Ava Token - The Fuel of Solidus Synth

Ava is the native fixed supply utility token of the Solidus Synth protocol on Avalanche, it lies at the heart of the ecosystem's value creation and capital efficiency. Designed to capture and redistribute real yield, Ava serves as both a yield-bearing asset and governance instrument. Ava tokens are also a core component in the minting of fractional synthetic assets—users must utilize them as part of the collateral mechanism to mint synthetic Avax.

This integration ensures that Solidus utility tokens are not only valuable for reward accrual and governance, but also essential to the underlying mechanics of synthetic asset creation. As rewards from rehypothecated yield farming flow back to Ava lockers and stakers, demand for Ava grows, fueling a self-reinforcing flywheel that drives deeper liquidity, expands synthetic minting capacity, and creates a robust ecosystem.

By holding, staking, or providing liquidity with Ava, users can earn rewards, mint synthetic assets and participate in governance while contributing to the stability and growth of Solidus Synth.

📌 Each Solidus utility token is exclusive to its respective chain and does not operate cross-chain. Ava is the Solidus utility token for the Avalance network.

💰 Ava Holding, Staking & Locking Benefits

Staking and locking AVA unlocks a range of powerful benefits for active participants.

  • Protocol Revenue Share – Earn a portion of the fees generated from synthetic asset minting, redemptions, vested early exit penalties and rehypothecated farming yields.

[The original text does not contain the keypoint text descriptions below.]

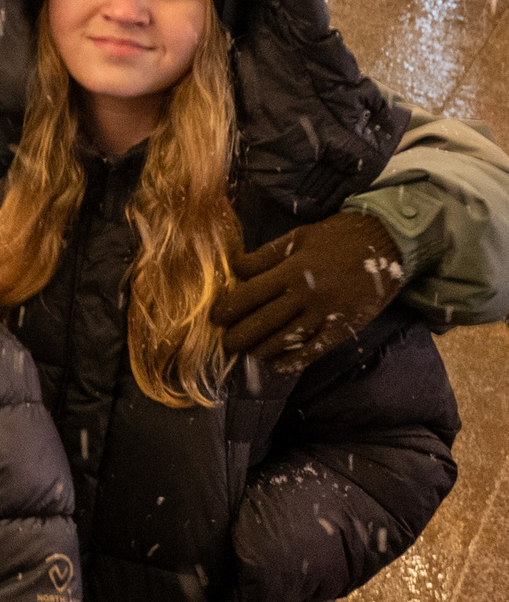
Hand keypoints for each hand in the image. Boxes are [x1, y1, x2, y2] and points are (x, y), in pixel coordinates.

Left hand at [211, 210, 407, 370]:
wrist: (387, 243)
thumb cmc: (337, 237)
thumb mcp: (297, 237)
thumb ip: (265, 255)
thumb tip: (234, 268)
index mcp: (292, 271)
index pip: (250, 295)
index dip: (228, 308)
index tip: (214, 318)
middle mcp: (306, 295)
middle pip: (264, 322)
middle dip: (240, 335)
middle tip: (225, 343)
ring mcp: (326, 314)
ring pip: (286, 339)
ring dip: (262, 350)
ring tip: (246, 353)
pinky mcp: (345, 327)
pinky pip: (316, 349)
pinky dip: (295, 360)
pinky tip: (278, 365)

  • Partner Farm Rewards – Receive yield distributions in multiple tokens including native chain assets (e.g. AVAX) as well as non-native assets accumulated through partner integrations and DEX reward programs.

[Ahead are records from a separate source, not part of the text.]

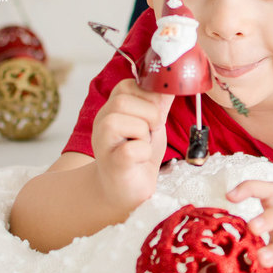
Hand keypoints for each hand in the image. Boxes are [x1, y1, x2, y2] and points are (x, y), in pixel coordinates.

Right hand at [91, 79, 173, 211]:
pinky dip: (143, 152)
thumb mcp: (152, 123)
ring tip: (142, 145)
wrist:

  • Essential for Minting – Solidus utility tokens play a critical role as collateral in minting fractional synthetic assets and are zapped into POL during this process, tying their value directly to protocol utility and demand.

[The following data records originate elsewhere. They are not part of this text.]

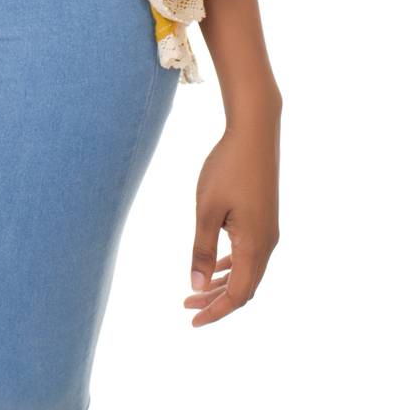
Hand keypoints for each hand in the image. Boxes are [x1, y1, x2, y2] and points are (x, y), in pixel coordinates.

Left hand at [186, 114, 279, 325]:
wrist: (254, 134)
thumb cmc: (227, 168)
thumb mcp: (207, 209)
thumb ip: (201, 249)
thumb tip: (197, 286)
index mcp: (254, 246)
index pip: (238, 294)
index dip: (216, 311)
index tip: (193, 320)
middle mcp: (267, 244)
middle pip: (244, 287)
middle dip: (216, 301)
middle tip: (187, 306)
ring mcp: (268, 232)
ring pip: (247, 271)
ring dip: (222, 284)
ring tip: (196, 291)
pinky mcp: (264, 220)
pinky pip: (249, 255)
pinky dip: (231, 265)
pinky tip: (214, 266)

  • Governance Power – Gain voting rights and help shape the future of the protocol by participating in key governance decisions.

📌 With a fixed supply model and a sustainable emissions schedule, staking and locking not only secure the protocol but also align long-term incentives with ecosystem growth—rewarding committed users while reinforcing deflationary pressure on the token supply.